Momentum is an optimization technique that accelerates gradient descent by accumulating a velocity vector in directions of persistent reduction of the loss function. Instead of relying only on the current gradient, momentum combines the current gradient with a fraction of the previous update. This help smooth out oscillations and speed up convergence, especially in ravines or areas with high curvature.

#### Update Rule
The update equations with momentum are:
  $$
  v_{t} = \beta v_{t - 1} + (1 - \beta) \nabla_{\theta}J(\theta)
  $$
  $$
  \theta = \theta - \alpha v_{t}
  $$
  Where:  
  - $v_{t}$: velocity (accumulated gradient) at step $t$  
  - $\beta$: momentum coefficient ($0 \leq \beta < 1$), usually set around **0.9**  
  - $\alpha$: learning rate  
  - $\nabla_{\theta}J(\theta)$: gradient of the loss function w.r.t parameters  

Intuition: $v_{t}$ acts like the "inertia" that carries information from past gradients. If the gradient points in the same direction repeatedly, $v_{t}$ grows, making updates faster in that direction. If gradient oscillate, momentum helps dampen the oscillations.

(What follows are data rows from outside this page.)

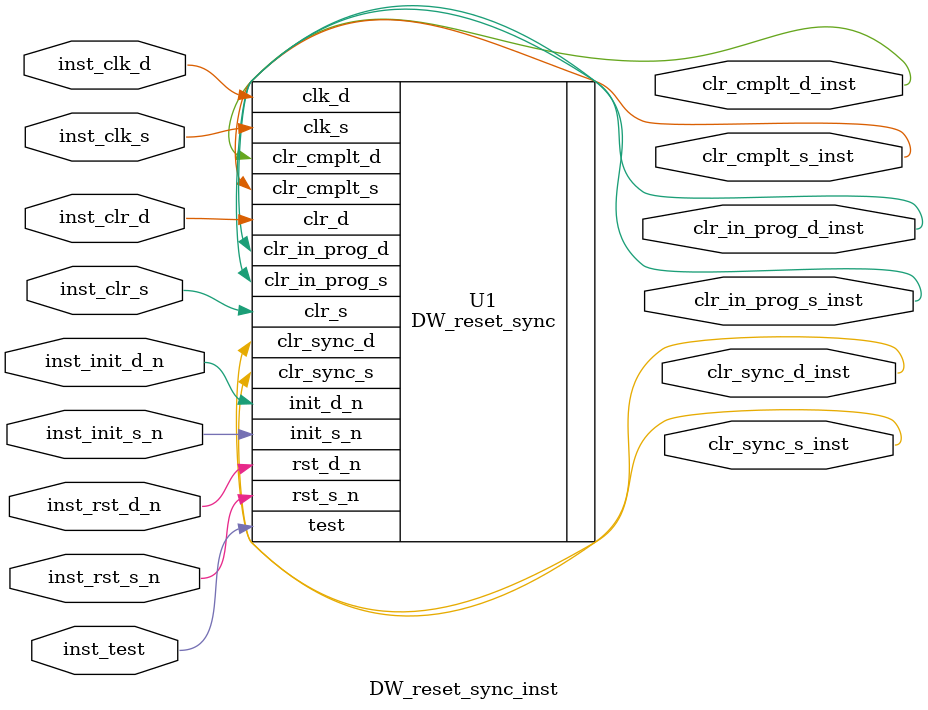
<source format=v>
module DW_reset_sync_inst( inst_clk_s, inst_rst_s_n, inst_init_s_n, inst_clr_s, 
                clr_sync_s_inst, clr_in_prog_s_inst, clr_cmplt_s_inst,
		inst_clk_d, inst_rst_d_n, inst_init_d_n, inst_clr_d, clr_in_prog_d_inst,
		clr_sync_d_inst, clr_cmplt_d_inst, inst_test );

parameter f_sync_type = 2;
parameter r_sync_type  = 2;
parameter clk_d_faster = 1;
parameter reg_in_prog = 1;
parameter tst_mode = 0;
parameter verif_en = 1;


input inst_clk_s;
input inst_rst_s_n;
input inst_init_s_n;
input inst_clr_s;
output clr_sync_s_inst;
output clr_in_prog_s_inst;
output clr_cmplt_s_inst;

input inst_clk_d;
input inst_rst_d_n;
input inst_init_d_n;
input inst_clr_d;
output clr_in_prog_d_inst;
output clr_sync_d_inst;
output clr_cmplt_d_inst;

input inst_test;

    // Instance of DW_reset_sync
    DW_reset_sync #(f_sync_type, r_sync_type, clk_d_faster, reg_in_prog, tst_mode, verif_en)
	  U1 ( .clk_s(inst_clk_s), .rst_s_n(inst_rst_s_n), .init_s_n(inst_init_s_n), .clr_s(inst_clr_s), .clr_sync_s(clr_sync_s_inst), .clr_in_prog_s(clr_in_prog_s_inst), .clr_cmplt_s(clr_cmplt_s_inst), .clk_d(inst_clk_d), .rst_d_n(inst_rst_d_n), .init_d_n(inst_init_d_n), .clr_d(inst_clr_d), .clr_in_prog_d(clr_in_prog_d_inst), .clr_sync_d( clr_sync_d_inst), .clr_cmplt_d(clr_cmplt_d_inst), .test(inst_test) );

endmodule

</source>
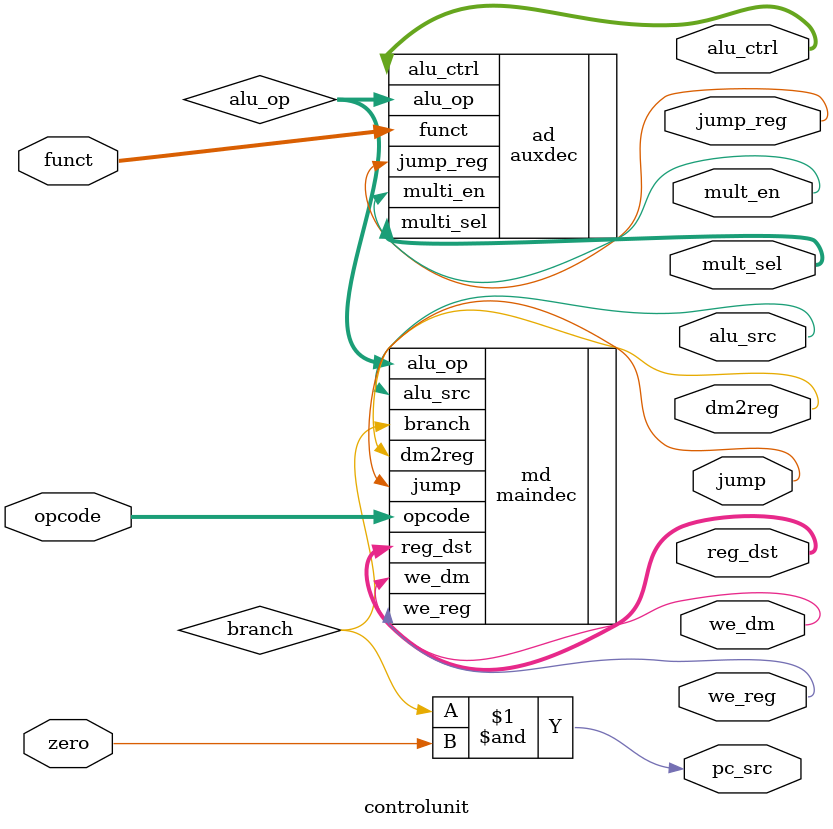
<source format=v>
module controlunit(
		input zero,
		input [5:0] opcode,
		input [5:0] funct, 
		output pc_src,
		output jump,
		output we_reg, 
		output alu_src, 
		output we_dm, 
		output dm2reg, 
		output mult_en,
		output jump_reg,
		output [1:0] reg_dst,
		output [1:0] mult_sel,
		output [2:0] alu_ctrl
	);
    wire [1:0] alu_op;
    wire branch;
    
    maindec md (
    	.opcode		(opcode),
    	.branch		(branch),
    	.jump		(jump),
    	.reg_dst	(reg_dst),
    	.we_reg		(we_reg),
    	.alu_src	(alu_src),
    	.we_dm		(we_dm),
    	.dm2reg		(dm2reg),
    	.alu_op		(alu_op)
	);
    
    auxdec ad (
    	.alu_op		(alu_op),
    	.funct		(funct),
    	.alu_ctrl	(alu_ctrl),
    	.multi_sel	(mult_sel),
    	.multi_en	(mult_en),
    	.jump_reg	(jump_reg)
	);
    
    assign pc_src = branch & zero;
    
endmodule
</source>
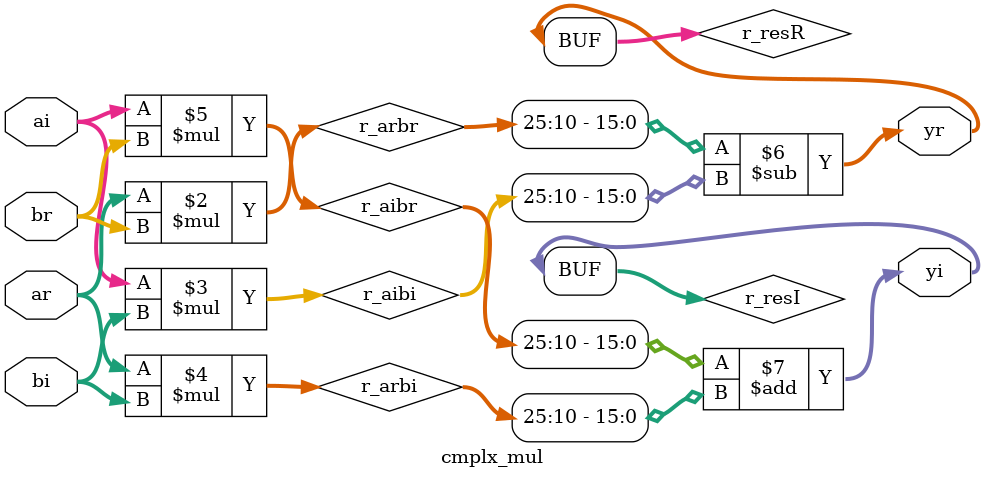
<source format=v>

module cmplx_mul (
    //input clk,
   // input rstn,
	input signed  [15:0] ar,
	input signed [15:0] ai,
	input signed [15:0] br,
	input signed [15:0] bi,
	output [15:0] yr,
	output [15:0] yi
    );
    // (a+jb)(c+jd) = (ac-bd) + j(bc+ad)
    /*  Regitsers */
reg signed [31:0] r_arbr;
reg signed [31:0] r_aibi;
reg signed [31:0] r_arbi;
reg signed [31:0] r_aibr;  
reg signed [15:0] r_resR;
reg signed [15:0] r_resI;   
    

    /* Assignments  */
    assign yr = r_resR;
    assign yi = r_resI;
      
    always @(*)
    begin
            // Multiplication
            r_arbr = ar*br;
            r_aibi = ai*bi;
            r_arbi = ar*bi;
            r_aibr = ai*br;

            // Result
            r_resR = r_arbr[25:10] - r_aibi[25:10];     // Over happen while having oppositte signs and result follows subtrahend
            r_resI = r_aibr[25:10] + r_arbi[25:10];     // Overflow if both have same sign and result have other sign
            
            
    end
        
endmodule
    
</source>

#### Advantages of Momentum
1. `Faster Convergence`: Accelerates learning, especially in directions where gradients consistently point the same way.
2. `Reduced Oscillation`: Helps smooth noisy updates, particularly in SGD.
3. `Effective in Ravines`: Deals well with cost function having steep curvature in one direction and shallow curvature in another.
4. `Simple to implement`: Only requires storing the previous velocity vector.
#### Challenges of Momentum
1. `Hyperparameter Tuning`: The choice of $\beta$ is critical. Too high can overshoot minima, too low loses the benifit.
2. `Risk of Overshooting`: If combined with a large learning rate, the accumulated velocity may push parameters past the optimal point.
3. `Not Adaptive`: Momentum dose not adjust learning rates for individual parameters like Adam or RMSprop.